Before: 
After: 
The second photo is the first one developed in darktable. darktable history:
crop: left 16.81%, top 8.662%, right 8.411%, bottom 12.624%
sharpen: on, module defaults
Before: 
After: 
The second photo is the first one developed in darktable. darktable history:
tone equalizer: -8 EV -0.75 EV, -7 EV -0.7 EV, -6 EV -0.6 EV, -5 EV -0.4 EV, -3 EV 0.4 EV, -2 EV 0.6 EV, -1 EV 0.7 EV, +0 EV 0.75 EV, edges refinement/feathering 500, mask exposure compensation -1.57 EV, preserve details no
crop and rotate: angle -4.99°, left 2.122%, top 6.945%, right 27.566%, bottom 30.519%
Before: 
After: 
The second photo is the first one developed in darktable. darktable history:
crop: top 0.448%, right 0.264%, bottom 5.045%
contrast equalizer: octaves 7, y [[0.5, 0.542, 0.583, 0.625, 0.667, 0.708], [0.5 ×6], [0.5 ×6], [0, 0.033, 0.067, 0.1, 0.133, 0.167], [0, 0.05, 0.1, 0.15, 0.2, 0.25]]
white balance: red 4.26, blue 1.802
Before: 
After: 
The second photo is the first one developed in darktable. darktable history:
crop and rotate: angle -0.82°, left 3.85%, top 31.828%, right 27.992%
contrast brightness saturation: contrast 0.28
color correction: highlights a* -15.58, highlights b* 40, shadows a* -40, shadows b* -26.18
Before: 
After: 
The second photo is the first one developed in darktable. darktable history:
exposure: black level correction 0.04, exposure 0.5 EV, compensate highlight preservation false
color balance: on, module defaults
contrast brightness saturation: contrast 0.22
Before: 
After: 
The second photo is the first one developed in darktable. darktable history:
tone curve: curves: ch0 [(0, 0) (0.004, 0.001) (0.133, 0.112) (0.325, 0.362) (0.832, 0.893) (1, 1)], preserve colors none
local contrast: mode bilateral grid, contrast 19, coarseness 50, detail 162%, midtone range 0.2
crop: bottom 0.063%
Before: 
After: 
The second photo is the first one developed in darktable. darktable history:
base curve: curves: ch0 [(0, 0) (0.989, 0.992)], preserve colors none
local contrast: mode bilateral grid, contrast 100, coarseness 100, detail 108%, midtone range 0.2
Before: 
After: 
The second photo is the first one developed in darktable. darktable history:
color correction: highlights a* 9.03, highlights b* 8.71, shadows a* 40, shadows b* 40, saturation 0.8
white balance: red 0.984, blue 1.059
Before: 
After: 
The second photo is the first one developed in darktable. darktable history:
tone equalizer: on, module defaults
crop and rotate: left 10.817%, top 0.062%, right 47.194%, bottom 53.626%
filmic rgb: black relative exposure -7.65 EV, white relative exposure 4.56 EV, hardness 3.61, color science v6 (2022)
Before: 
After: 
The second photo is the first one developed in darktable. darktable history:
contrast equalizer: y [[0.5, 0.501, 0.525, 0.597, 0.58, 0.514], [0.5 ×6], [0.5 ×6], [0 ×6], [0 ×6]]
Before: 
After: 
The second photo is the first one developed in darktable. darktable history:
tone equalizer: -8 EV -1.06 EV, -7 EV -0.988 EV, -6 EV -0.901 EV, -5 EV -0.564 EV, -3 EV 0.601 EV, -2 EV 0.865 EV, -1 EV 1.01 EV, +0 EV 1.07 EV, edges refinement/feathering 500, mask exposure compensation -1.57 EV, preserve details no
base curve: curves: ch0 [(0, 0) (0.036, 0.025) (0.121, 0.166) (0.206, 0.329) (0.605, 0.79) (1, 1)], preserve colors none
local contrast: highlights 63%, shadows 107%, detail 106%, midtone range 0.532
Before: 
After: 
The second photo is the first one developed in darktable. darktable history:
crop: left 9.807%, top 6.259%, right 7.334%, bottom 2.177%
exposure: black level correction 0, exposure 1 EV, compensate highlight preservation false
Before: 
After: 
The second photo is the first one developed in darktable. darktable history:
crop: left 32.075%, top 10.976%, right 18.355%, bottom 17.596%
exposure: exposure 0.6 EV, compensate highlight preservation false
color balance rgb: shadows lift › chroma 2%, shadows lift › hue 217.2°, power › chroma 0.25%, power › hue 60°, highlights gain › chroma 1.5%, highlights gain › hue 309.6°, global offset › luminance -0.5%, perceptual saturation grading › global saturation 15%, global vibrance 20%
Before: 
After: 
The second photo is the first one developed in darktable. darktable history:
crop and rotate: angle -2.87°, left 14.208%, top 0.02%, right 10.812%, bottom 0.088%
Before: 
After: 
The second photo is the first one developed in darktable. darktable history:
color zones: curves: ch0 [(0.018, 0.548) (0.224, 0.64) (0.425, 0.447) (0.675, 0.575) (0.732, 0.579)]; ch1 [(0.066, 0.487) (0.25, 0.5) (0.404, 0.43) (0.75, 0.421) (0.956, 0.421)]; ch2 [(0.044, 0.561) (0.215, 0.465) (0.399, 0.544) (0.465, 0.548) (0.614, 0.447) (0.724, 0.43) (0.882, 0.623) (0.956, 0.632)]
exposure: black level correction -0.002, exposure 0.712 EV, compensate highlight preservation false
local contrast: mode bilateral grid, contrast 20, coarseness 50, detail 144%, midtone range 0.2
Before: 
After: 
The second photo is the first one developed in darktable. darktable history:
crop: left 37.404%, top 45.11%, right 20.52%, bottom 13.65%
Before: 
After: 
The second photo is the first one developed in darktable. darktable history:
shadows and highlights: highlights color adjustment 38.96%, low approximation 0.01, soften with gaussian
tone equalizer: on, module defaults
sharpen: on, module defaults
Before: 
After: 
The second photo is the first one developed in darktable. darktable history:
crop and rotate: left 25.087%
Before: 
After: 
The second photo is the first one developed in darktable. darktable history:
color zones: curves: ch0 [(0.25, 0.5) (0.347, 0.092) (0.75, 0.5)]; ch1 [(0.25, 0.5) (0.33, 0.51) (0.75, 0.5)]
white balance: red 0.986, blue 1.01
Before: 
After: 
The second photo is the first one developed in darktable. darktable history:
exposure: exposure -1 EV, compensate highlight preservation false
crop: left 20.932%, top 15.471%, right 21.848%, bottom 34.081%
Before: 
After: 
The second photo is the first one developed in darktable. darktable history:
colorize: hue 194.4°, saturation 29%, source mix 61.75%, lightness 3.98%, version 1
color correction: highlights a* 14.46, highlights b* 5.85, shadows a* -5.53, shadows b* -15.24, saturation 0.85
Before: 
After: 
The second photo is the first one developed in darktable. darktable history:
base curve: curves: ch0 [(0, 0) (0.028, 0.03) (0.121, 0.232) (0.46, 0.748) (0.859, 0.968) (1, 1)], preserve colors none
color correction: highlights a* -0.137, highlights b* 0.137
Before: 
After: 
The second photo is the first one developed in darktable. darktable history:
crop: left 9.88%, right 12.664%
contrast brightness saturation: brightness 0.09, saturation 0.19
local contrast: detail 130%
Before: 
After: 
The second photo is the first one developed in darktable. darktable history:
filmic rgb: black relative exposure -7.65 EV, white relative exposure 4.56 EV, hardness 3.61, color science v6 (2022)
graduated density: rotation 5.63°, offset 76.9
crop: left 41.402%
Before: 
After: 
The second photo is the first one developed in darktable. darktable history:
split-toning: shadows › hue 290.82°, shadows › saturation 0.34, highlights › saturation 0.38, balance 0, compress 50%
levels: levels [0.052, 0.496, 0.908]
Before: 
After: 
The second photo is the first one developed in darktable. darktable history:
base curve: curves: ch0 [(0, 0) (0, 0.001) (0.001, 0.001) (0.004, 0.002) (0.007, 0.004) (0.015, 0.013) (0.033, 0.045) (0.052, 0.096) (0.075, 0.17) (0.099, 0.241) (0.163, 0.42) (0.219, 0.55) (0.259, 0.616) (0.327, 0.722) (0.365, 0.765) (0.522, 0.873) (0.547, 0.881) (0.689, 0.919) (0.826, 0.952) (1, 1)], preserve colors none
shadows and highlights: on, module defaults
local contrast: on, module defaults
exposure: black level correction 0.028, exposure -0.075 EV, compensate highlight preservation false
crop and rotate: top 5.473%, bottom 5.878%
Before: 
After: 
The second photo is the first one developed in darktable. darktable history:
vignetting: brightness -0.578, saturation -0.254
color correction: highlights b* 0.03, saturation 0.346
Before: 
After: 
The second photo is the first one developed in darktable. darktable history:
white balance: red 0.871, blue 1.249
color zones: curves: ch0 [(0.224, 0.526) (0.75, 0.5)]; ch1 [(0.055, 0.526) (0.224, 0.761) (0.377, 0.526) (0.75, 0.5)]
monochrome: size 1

************

The task: Convert the records above, from their first line through the line containing "local contrast: mode bilateral grid, contrast 100, coarseness", into a Markdown table with the columns Row and Line, where each row holds a line number and that line, and omit any blank lines.

The answer:
| Row | Line |
|---|---|
| 1 | Before:  |
| 2 | After:  |
| 3 | The second photo is the first one developed in darktable. darktable history: |
| 4 | crop: left 16.81%, top 8.662%, right 8.411%, bottom 12.624% |
| 5 | sharpen: on, module defaults |
| 6 | Before:  |
| 7 | After:  |
| 8 | The second photo is the first one developed in darktable. darktable history: |
| 9 | tone equalizer: -8 EV -0.75 EV, -7 EV -0.7 EV, -6 EV -0.6 EV, -5 EV -0.4 EV, -3 EV 0.4 EV, -2 EV 0.6 EV, -1 EV 0.7 EV, +0 EV 0.75 EV, edges refinement/feathering 500, mask exposure compensation -1.57 EV, preserve details no |
| 10 | crop and rotate: angle -4.99°, left 2.122%, top 6.945%, right 27.566%, bottom 30.519% |
| 11 | Before:  |
| 12 | After:  |
| 13 | The second photo is the first one developed in darktable. darktable history: |
| 14 | crop: top 0.448%, right 0.264%, bottom 5.045% |
| 15 | contrast equalizer: octaves 7, y [[0.5, 0.542, 0.583, 0.625, 0.667, 0.708], [0.5 ×6], [0.5 ×6], [0, 0.033, 0.067, 0.1, 0.133, 0.167], [0, 0.05, 0.1, 0.15, 0.2, 0.25]] |
| 16 | white balance: red 4.26, blue 1.802 |
| 17 | Before:  |
| 18 | After:  |
| 19 | The second photo is the first one developed in darktable. darktable history: |
| 20 | crop and rotate: angle -0.82°, left 3.85%, top 31.828%, right 27.992% |
| 21 | contrast brightness saturation: contrast 0.28 |
| 22 | color correction: highlights a* -15.58, highlights b* 40, shadows a* -40, shadows b* -26.18 |
| 23 | Before:  |
| 24 | After:  |
| 25 | The second photo is the first one developed in darktable. darktable history: |
| 26 | exposure: black level correction 0.04, exposure 0.5 EV, compensate highlight preservation false |
| 27 | color balance: on, module defaults |
| 28 | contrast brightness saturation: contrast 0.22 |
| 29 | Before:  |
| 30 | After:  |
| 31 | The second photo is the first one developed in darktable. darktable history: |
| 32 | tone curve: curves: ch0 [(0, 0) (0.004, 0.001) (0.133, 0.112) (0.325, 0.362) (0.832, 0.893) (1, 1)], preserve colors none |
| 33 | local contrast: mode bilateral grid, contrast 19, coarseness 50, detail 162%, midtone range 0.2 |
| 34 | crop: bottom 0.063% |
| 35 | Before:  |
| 36 | After:  |
| 37 | The second photo is the first one developed in darktable. darktable history: |
| 38 | base curve: curves: ch0 [(0, 0) (0.989, 0.992)], preserve colors none |
| 39 | local contrast: mode bilateral grid, contrast 100, coarseness 100, detail 108%, midtone range 0.2 |